Reproduce the opening lines of the records exactly, up to and including the line in which "right hip: (432, 965, -1)" occurs.

** Opening Records supplied block **

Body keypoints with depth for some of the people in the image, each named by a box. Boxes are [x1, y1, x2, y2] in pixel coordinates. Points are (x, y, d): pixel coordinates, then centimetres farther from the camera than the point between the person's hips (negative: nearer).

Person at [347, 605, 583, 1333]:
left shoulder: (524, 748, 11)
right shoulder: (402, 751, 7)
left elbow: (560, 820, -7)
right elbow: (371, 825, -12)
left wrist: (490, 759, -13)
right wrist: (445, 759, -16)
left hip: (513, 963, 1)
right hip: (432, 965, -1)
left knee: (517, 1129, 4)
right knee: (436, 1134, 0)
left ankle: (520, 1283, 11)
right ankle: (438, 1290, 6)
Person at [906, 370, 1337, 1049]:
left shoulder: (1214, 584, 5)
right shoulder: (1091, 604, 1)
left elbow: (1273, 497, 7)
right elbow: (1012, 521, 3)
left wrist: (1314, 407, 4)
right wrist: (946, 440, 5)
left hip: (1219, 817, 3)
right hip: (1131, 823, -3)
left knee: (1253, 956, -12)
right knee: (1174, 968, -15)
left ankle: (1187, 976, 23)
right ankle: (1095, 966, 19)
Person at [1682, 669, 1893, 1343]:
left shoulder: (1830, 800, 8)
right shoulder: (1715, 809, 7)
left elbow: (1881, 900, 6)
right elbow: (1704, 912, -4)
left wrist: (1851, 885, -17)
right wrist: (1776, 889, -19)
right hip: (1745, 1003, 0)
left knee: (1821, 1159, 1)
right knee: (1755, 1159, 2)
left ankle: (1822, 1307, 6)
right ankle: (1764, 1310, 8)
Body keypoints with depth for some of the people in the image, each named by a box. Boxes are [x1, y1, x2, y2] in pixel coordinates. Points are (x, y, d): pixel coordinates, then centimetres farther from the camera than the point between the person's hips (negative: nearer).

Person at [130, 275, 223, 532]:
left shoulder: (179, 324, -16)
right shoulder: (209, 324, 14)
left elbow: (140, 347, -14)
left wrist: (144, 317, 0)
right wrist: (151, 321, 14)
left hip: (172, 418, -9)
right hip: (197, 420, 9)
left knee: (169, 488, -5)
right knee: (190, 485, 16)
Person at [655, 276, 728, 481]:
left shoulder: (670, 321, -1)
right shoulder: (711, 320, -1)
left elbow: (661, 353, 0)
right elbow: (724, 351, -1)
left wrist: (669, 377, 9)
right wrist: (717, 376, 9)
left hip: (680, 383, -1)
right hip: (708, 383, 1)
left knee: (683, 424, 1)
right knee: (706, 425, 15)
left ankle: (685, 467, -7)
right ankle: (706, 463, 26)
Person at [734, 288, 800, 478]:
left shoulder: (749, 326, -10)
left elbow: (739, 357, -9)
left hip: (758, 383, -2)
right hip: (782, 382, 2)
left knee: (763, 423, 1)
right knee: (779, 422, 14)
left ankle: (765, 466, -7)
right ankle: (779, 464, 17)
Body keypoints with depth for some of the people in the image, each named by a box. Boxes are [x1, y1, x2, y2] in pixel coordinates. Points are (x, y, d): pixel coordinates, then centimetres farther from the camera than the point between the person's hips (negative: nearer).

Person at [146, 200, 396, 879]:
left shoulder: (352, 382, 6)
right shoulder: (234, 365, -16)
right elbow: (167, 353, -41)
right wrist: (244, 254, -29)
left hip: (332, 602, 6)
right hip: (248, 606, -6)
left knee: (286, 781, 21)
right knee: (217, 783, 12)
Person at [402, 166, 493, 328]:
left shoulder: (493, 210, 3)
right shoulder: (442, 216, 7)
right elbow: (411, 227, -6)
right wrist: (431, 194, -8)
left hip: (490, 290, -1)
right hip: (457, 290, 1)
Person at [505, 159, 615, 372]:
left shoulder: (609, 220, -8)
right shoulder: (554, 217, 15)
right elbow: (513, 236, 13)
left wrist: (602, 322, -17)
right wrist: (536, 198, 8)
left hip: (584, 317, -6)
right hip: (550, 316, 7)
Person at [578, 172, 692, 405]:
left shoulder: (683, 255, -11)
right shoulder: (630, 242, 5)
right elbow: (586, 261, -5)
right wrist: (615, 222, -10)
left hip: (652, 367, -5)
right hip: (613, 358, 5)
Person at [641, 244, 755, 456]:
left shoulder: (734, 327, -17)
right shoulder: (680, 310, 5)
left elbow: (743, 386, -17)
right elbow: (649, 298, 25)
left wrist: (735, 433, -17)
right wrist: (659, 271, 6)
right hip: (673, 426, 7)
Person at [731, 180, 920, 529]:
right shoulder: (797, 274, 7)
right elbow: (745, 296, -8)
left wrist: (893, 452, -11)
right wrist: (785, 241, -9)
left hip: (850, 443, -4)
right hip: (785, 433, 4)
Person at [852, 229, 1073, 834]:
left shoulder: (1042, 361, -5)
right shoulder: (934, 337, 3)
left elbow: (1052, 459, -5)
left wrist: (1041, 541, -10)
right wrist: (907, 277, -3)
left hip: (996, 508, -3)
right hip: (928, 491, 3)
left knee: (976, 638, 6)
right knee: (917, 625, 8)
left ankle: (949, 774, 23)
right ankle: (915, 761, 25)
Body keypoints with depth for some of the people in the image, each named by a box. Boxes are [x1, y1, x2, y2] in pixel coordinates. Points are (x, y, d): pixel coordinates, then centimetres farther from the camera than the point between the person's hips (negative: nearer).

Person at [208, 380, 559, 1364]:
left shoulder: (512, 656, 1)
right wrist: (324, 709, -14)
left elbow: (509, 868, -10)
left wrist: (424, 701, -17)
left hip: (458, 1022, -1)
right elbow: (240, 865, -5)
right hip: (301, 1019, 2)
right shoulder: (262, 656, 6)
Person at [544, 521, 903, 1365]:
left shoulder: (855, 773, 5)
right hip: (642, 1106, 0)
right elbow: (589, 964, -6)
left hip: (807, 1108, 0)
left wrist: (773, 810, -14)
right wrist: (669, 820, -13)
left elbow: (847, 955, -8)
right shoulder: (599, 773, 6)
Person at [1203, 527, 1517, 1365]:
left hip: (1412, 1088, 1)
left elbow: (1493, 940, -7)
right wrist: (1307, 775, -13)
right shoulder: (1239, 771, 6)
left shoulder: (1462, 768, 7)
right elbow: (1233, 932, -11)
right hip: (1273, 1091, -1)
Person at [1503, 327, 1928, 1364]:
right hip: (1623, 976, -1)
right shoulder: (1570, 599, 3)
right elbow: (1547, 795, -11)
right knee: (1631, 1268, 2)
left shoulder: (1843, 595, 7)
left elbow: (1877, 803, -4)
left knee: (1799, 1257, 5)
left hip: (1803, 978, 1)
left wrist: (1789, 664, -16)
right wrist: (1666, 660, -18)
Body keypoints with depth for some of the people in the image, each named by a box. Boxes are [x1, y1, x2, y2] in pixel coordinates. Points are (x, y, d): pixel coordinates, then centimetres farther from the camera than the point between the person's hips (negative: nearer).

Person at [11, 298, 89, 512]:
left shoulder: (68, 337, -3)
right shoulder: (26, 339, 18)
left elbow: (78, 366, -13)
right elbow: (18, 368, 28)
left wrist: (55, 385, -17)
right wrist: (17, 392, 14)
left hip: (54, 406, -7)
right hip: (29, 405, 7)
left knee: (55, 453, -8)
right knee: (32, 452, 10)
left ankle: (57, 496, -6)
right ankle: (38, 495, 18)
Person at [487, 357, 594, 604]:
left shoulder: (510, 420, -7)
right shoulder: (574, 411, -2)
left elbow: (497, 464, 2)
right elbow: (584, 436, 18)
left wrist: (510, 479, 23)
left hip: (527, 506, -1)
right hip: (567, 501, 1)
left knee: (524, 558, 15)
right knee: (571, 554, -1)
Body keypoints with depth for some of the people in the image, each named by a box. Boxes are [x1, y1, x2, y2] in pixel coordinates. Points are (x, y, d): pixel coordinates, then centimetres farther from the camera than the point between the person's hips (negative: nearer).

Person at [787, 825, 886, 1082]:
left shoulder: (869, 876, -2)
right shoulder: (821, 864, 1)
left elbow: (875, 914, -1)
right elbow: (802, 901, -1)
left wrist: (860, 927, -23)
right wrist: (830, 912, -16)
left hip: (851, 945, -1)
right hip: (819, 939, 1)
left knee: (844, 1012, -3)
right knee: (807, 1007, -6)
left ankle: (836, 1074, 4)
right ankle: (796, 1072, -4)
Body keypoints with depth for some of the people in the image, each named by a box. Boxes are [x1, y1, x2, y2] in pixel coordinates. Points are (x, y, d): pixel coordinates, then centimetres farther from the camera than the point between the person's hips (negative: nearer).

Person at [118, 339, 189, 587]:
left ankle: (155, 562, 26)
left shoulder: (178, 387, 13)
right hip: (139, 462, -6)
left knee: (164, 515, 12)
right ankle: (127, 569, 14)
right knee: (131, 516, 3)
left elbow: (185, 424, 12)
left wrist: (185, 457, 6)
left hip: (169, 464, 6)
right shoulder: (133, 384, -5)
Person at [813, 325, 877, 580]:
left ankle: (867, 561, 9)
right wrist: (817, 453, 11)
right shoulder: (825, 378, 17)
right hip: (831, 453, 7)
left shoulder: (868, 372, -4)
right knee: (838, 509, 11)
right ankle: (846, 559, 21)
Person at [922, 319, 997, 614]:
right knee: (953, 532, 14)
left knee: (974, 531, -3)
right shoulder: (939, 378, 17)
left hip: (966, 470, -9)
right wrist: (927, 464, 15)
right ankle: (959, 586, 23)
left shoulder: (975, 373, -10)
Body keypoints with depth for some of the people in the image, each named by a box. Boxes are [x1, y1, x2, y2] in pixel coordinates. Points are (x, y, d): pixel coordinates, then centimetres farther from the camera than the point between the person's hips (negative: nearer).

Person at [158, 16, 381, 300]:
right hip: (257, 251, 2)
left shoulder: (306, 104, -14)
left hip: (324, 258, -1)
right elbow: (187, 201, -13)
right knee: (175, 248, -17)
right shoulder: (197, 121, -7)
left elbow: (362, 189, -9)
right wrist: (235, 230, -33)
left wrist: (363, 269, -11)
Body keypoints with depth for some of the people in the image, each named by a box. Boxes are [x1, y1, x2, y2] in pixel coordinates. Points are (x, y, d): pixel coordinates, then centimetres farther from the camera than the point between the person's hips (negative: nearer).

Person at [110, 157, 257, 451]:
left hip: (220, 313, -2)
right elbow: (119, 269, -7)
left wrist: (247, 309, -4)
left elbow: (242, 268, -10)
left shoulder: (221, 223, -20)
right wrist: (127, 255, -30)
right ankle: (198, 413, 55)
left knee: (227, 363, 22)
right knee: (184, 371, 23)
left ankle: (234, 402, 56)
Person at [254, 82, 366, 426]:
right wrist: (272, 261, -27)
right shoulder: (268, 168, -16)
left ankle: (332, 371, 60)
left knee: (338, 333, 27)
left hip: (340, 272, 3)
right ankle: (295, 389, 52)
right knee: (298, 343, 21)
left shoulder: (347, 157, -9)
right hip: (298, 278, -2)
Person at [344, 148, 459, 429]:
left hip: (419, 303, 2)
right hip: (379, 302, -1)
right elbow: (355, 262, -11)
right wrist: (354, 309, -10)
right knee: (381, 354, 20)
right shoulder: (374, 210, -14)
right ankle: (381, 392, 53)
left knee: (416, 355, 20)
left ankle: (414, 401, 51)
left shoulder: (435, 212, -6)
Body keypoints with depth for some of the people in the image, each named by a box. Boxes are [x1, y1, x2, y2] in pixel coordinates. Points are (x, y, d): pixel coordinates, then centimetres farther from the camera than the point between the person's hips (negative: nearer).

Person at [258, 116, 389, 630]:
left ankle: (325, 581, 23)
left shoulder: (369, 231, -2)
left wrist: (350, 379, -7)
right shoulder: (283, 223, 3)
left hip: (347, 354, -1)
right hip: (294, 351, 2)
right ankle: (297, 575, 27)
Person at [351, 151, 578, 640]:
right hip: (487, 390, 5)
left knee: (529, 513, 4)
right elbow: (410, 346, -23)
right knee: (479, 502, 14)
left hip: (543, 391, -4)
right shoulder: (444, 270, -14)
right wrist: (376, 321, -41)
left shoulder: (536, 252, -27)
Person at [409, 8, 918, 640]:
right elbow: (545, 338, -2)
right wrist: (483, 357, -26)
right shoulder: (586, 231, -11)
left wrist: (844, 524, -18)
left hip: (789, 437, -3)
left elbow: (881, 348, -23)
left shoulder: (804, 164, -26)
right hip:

** Closing Records supplied block **

* Answer to this exercise:
Body keypoints with depth for some of the people in the image, each named by a box. Boxes are [x1, y1, x2, y2] in pixel coordinates. Points are (x, y, d): pixel coordinates, then centimetres farther from the camera than the point between the person's hips (negative: nearer).

Person at [347, 605, 583, 1333]:
left shoulder: (524, 748, 11)
right shoulder: (402, 751, 7)
left elbow: (560, 820, -7)
right elbow: (371, 825, -12)
left wrist: (490, 759, -13)
right wrist: (445, 759, -16)
left hip: (513, 963, 1)
right hip: (432, 965, -1)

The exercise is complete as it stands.